WHAT IS REQUIRED -
Each line of the data holding "าวดอกข" should be found and copied.

*** INPUT Section Begins ***

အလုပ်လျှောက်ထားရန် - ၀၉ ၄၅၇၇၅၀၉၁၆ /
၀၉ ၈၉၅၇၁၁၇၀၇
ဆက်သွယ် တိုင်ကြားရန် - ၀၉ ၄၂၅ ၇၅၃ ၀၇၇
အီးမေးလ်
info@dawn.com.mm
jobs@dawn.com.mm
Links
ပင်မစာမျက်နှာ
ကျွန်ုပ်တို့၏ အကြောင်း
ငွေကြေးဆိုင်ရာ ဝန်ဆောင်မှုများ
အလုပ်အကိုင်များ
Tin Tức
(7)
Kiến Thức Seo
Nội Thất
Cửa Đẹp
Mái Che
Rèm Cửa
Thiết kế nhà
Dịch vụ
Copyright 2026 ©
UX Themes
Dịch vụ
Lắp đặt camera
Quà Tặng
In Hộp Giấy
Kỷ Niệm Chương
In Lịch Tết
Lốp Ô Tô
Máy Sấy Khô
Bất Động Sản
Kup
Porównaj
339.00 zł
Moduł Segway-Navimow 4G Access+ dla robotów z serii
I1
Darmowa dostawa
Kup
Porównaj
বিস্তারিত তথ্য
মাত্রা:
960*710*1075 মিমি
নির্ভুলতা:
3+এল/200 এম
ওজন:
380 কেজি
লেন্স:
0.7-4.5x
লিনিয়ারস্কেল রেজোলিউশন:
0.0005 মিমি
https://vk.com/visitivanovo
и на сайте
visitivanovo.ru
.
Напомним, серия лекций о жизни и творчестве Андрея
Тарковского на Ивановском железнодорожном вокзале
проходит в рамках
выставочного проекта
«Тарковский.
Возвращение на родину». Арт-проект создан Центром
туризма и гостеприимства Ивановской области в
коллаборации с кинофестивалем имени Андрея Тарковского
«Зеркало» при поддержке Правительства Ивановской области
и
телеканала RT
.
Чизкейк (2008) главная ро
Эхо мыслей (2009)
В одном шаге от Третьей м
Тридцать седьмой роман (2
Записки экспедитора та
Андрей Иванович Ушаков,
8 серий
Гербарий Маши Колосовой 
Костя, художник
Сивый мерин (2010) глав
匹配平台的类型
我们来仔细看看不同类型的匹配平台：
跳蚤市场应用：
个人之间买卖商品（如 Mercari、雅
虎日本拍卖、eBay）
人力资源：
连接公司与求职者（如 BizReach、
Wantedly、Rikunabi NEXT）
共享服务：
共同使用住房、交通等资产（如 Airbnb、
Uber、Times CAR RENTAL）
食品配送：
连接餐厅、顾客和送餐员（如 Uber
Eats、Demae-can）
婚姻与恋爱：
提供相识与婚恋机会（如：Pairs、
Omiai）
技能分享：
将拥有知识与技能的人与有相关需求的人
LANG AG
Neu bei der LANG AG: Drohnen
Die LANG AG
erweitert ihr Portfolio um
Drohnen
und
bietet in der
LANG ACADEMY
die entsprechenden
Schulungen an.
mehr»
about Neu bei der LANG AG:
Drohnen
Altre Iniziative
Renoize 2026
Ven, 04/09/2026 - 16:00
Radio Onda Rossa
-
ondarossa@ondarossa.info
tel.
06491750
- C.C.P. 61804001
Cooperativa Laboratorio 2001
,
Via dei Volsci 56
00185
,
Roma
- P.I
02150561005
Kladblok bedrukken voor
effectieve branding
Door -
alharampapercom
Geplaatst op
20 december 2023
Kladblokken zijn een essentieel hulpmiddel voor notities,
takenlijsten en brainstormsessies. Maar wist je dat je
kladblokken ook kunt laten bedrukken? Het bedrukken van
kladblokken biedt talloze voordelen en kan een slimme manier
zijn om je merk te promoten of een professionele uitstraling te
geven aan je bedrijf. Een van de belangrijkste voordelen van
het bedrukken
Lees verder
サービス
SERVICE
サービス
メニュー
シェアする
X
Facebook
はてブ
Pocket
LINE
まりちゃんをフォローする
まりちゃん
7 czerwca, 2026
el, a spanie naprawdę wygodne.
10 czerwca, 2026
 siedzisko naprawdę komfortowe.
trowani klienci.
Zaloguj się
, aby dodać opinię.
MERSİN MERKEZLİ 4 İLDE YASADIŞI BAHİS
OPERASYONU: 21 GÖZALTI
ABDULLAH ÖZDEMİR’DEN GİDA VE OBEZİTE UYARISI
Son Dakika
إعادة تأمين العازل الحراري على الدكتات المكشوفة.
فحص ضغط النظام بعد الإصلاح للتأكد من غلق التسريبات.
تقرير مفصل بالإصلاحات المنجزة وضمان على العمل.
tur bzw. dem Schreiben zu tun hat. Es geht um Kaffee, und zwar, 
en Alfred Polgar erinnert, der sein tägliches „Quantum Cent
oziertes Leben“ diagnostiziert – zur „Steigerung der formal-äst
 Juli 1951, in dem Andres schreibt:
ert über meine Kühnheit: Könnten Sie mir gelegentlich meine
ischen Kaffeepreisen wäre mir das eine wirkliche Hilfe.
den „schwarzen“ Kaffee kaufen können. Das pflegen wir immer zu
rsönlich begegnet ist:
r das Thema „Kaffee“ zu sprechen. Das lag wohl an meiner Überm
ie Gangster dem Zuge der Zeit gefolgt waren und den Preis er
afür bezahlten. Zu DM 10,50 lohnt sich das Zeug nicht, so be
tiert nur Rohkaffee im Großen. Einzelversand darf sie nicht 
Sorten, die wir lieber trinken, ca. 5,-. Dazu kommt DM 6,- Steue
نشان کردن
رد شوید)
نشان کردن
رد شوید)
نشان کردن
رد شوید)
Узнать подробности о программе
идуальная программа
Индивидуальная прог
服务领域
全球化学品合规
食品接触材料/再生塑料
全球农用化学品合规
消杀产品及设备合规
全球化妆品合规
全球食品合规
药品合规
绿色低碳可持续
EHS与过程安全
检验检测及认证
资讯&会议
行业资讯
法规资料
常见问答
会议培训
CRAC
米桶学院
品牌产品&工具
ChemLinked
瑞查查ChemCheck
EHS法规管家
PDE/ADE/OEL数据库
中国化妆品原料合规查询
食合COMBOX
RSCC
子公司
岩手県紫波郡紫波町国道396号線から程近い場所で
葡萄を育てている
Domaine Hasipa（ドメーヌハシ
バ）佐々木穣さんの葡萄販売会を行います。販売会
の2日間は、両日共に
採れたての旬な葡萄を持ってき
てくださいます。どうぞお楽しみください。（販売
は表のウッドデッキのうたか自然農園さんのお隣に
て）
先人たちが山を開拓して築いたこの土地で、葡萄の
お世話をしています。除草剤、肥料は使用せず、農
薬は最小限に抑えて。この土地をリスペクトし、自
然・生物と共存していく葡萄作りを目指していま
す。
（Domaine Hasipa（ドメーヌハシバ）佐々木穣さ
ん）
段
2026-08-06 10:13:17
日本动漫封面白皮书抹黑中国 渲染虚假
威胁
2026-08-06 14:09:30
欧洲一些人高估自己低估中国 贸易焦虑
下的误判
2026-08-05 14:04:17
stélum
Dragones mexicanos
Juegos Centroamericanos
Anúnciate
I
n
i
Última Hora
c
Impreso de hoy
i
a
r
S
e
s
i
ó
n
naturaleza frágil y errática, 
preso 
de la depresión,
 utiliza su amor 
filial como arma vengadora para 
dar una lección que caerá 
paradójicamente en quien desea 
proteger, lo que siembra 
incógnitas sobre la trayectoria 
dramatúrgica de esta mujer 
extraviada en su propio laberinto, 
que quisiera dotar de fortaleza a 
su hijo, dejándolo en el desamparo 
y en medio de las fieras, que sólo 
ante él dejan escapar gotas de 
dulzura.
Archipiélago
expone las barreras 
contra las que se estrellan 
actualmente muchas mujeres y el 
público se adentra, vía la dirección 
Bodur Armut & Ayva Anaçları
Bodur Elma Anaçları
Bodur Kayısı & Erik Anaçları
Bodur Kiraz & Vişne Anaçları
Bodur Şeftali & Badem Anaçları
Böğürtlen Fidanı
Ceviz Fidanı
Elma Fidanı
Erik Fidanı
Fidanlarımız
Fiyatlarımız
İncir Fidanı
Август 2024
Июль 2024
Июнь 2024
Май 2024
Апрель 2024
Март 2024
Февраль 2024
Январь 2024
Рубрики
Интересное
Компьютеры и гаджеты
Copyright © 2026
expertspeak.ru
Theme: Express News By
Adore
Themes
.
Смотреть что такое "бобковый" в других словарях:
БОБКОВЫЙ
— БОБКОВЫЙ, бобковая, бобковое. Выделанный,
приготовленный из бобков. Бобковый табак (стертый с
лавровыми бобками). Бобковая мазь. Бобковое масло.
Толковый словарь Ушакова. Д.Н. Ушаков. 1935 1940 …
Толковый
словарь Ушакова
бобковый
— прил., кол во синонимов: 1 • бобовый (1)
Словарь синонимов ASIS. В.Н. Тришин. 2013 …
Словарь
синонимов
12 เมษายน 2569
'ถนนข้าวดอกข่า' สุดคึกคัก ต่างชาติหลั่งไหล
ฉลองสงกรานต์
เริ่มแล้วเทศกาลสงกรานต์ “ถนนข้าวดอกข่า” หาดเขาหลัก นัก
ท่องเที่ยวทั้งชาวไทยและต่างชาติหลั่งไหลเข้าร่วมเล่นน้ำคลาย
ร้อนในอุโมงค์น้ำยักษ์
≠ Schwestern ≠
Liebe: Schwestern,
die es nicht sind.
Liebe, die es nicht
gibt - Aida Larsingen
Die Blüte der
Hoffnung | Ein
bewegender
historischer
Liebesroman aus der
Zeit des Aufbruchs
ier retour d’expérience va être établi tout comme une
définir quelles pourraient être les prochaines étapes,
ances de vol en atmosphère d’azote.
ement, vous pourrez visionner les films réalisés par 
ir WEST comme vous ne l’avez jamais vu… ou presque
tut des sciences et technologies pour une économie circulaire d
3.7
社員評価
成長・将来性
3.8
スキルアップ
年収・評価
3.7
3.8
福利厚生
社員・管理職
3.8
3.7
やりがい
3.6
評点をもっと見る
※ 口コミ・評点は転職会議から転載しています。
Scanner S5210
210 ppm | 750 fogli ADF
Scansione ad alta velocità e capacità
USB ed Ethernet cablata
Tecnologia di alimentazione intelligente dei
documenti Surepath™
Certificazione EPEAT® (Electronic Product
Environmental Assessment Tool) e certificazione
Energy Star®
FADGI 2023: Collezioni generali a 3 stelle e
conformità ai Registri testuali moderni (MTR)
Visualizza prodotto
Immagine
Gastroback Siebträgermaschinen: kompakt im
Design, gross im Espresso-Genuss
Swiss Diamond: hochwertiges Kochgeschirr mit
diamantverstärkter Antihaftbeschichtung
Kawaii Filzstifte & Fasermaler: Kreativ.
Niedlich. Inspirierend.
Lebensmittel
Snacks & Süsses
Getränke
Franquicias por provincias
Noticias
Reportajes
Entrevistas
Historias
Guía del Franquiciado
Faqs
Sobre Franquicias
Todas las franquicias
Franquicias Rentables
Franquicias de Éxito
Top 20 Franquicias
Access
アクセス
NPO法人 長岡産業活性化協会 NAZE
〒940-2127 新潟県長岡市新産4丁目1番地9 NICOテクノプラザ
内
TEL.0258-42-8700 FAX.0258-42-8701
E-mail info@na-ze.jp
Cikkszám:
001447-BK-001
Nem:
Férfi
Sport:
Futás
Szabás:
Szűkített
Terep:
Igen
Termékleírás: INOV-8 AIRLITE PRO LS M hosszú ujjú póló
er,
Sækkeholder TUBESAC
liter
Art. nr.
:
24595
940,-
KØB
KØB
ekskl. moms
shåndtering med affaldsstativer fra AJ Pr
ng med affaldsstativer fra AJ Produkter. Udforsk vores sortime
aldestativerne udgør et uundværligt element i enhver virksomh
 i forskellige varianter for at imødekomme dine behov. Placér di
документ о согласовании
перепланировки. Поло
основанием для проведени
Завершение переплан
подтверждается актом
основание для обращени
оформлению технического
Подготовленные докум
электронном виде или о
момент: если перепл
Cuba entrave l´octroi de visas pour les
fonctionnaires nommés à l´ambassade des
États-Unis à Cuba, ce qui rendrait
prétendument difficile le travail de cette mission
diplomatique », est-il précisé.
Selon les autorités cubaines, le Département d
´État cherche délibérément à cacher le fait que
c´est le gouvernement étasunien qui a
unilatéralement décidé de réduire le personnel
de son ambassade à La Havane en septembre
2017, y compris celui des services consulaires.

*** INPUT Section Ends ***

FINISHED TASK -
'ถนนข้าวดอกข่า' สุดคึกคัก ต่างชาติหลั่งไหล
เริ่มแล้วเทศกาลสงกรานต์ “ถนนข้าวดอกข่า” หาดเขาหลัก นัก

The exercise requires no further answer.